What you are asked to do: Reproduce the part of the TVR Cerbera detailing write-up that opens with "I'd like to" and closes with "trip to Cambridge.", changing "Cambridge" to "Bristol" in it.

Passage for review:

↓

# TVR Cerbera...with a little Miracle!



## Paul-T (Nov 2, 2006)

I'd like to start by saying a big huge thanks to Paul Dalton. A chance meeting led to his unexpected and very generous offer of me trying a little of the very very good stuff from his personal stash that so few people ever get to try - yes indeed, the big one - Royale!

This Cerbera spends a lot of time showboating, its driven how it was intended, but does a lot of public appearances amoungst TVR and other events so the owner wanted to help give it its asthetics a boost. So, an early start for a trip to Cambridge.

Upon arrival the weather was looming, so I set up my recently purchased awning at my friends house where I had borrowed a driveway for the day. The customer arrived shortly after (we heard the car long before we saw it!), I inspected it with the customer and we discussed what she wanted from the detail and looked at what was achievable. As said, the car does get properly driven so whilst she didn't want a trailer queen car, it needs to look good. At this point I explained that whilst totally unexpected she was in for a treat with a free upgrade to Royale - it didn't mean a lot to her until I explained some of its vital statistics!

Here it is as the start, pretty clean, generally quite dull but in good condition save for a few cracks in the fibreglass.


















































And a few with the light.


























The car was washed in the usual manner, then clayed with Sonus Green before being washed again, rinsed dried and taped up. Already the weather was worsening, a light drizzle of rain falling. The awning was fine at this point, only gentle puffs of wind blowing the rain in sideways, but no big deal. I had it tied to my car at one end, staked into the ground down one side and a couple of buckets of water hanging from it on the other.

Not having polished a TVR before I carefully set about finding a suitable product for the job. Eventually I found a good combo, the paint not being as hard as I had expected. This was quite a relief what with it being fibreglass, although so much experience with Lotus cars means this isn't really a problem.

Starting at the boot lid, this is the kind of correction I was achieving.










Please with this, I worked around the car.





































































At this point, the weather took a turn for the worse in a fairly big way with the wind picking up very quickly. Not raining at that precise moment, I decided it was no longer safe to have the awning up so I moved the car and packed it away (not particularly easy on my own!). Unfortunately, shortly after it hammered down with rain for just over an hour, delaying things somewhat. In an effort to not let work completely grind to a halt, I rearranged my friend's garage a little, moving his motorbikes so that I could get the front end of the car into the dry to finish it. This worked wonderfully, and I soon had it polished and HD Cleansed.

↑

Supplied material:
↓

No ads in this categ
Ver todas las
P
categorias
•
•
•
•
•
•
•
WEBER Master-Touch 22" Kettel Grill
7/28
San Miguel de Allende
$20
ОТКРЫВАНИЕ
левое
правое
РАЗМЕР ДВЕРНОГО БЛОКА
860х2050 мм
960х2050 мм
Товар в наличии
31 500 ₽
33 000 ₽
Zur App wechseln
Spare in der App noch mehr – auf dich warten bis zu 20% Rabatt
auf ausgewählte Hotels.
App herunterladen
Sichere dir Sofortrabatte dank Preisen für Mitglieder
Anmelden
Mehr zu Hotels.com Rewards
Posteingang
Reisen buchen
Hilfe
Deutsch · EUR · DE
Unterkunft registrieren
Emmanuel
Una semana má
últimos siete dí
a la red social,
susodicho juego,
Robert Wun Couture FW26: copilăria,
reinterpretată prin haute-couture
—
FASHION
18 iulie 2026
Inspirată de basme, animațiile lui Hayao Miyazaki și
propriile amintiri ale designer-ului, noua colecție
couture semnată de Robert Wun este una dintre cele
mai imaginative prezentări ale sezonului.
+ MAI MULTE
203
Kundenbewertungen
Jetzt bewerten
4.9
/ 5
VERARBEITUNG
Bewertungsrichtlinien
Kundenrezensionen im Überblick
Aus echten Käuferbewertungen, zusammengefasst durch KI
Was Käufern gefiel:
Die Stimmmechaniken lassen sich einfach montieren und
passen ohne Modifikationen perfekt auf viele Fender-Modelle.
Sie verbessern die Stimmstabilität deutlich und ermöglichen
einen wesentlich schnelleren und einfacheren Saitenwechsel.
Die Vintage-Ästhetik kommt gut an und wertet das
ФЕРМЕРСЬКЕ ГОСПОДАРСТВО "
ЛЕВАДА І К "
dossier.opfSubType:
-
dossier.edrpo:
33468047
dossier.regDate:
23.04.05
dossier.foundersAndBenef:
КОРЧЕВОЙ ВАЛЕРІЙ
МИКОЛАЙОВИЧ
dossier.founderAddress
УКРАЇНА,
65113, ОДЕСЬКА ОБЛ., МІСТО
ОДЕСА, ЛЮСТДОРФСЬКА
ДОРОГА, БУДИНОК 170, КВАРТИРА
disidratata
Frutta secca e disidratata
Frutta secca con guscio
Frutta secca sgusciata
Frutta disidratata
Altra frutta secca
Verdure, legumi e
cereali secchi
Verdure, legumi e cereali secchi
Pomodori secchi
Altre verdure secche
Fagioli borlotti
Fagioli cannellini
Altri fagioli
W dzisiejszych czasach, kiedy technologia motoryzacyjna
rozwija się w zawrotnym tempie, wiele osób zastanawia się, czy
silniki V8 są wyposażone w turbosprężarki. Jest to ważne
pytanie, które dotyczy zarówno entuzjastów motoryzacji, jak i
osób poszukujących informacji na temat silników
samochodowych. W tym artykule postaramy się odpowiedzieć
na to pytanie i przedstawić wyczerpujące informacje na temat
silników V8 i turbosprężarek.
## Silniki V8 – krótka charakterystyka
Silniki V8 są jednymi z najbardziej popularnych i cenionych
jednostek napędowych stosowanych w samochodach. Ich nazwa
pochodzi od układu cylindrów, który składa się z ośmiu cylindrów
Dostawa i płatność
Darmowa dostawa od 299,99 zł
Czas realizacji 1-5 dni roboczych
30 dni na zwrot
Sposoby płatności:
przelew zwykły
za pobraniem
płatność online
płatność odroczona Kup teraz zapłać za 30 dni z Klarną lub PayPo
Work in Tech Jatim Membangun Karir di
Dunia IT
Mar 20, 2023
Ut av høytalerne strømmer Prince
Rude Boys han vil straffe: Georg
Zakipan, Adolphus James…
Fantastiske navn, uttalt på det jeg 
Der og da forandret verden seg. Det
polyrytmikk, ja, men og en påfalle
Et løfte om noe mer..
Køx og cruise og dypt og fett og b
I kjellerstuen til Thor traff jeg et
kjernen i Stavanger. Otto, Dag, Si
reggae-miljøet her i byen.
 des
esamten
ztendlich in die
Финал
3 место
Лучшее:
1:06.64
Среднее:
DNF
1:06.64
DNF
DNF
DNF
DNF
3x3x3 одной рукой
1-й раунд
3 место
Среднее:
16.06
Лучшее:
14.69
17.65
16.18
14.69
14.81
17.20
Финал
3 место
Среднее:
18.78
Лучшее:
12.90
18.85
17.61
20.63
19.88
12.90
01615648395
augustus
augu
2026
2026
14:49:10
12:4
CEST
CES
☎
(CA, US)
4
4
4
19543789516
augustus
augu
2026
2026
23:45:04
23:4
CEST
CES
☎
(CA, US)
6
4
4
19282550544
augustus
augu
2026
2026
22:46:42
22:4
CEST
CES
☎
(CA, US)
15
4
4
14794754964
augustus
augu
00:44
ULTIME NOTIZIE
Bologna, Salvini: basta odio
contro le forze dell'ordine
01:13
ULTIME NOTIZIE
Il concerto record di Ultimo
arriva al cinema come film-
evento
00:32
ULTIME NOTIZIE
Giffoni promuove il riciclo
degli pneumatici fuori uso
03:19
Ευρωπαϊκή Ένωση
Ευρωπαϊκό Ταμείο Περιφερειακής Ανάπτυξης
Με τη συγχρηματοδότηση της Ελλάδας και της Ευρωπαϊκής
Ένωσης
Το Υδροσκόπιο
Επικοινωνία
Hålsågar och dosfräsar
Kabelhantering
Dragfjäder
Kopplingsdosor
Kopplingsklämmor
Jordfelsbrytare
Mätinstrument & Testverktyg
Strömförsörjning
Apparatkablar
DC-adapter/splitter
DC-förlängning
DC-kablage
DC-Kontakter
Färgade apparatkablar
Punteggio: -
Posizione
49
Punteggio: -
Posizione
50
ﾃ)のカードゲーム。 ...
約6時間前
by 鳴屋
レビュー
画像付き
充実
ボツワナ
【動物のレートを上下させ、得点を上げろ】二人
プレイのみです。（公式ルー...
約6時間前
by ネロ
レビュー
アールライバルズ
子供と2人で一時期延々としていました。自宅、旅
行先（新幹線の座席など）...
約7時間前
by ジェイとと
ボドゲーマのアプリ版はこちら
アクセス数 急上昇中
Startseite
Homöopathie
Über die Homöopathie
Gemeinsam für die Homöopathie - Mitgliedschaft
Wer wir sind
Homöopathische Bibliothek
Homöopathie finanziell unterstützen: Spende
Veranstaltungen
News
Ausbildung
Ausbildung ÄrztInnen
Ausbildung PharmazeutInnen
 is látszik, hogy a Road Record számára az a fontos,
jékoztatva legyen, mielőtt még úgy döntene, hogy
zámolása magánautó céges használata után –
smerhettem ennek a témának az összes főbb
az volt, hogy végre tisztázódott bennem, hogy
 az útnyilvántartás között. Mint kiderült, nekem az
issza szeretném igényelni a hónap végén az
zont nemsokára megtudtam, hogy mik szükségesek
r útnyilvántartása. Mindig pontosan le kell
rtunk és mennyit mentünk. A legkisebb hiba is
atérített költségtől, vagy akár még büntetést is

↑

Solution for this exercise:
I'd like to start by saying a big huge thanks to Paul Dalton. A chance meeting led to his unexpected and very generous offer of me trying a little of the very very good stuff from his personal stash that so few people ever get to try - yes indeed, the big one - Royale!

This Cerbera spends a lot of time showboating, its driven how it was intended, but does a lot of public appearances amoungst TVR and other events so the owner wanted to help give it its asthetics a boost. So, an early start for a trip to Bristol.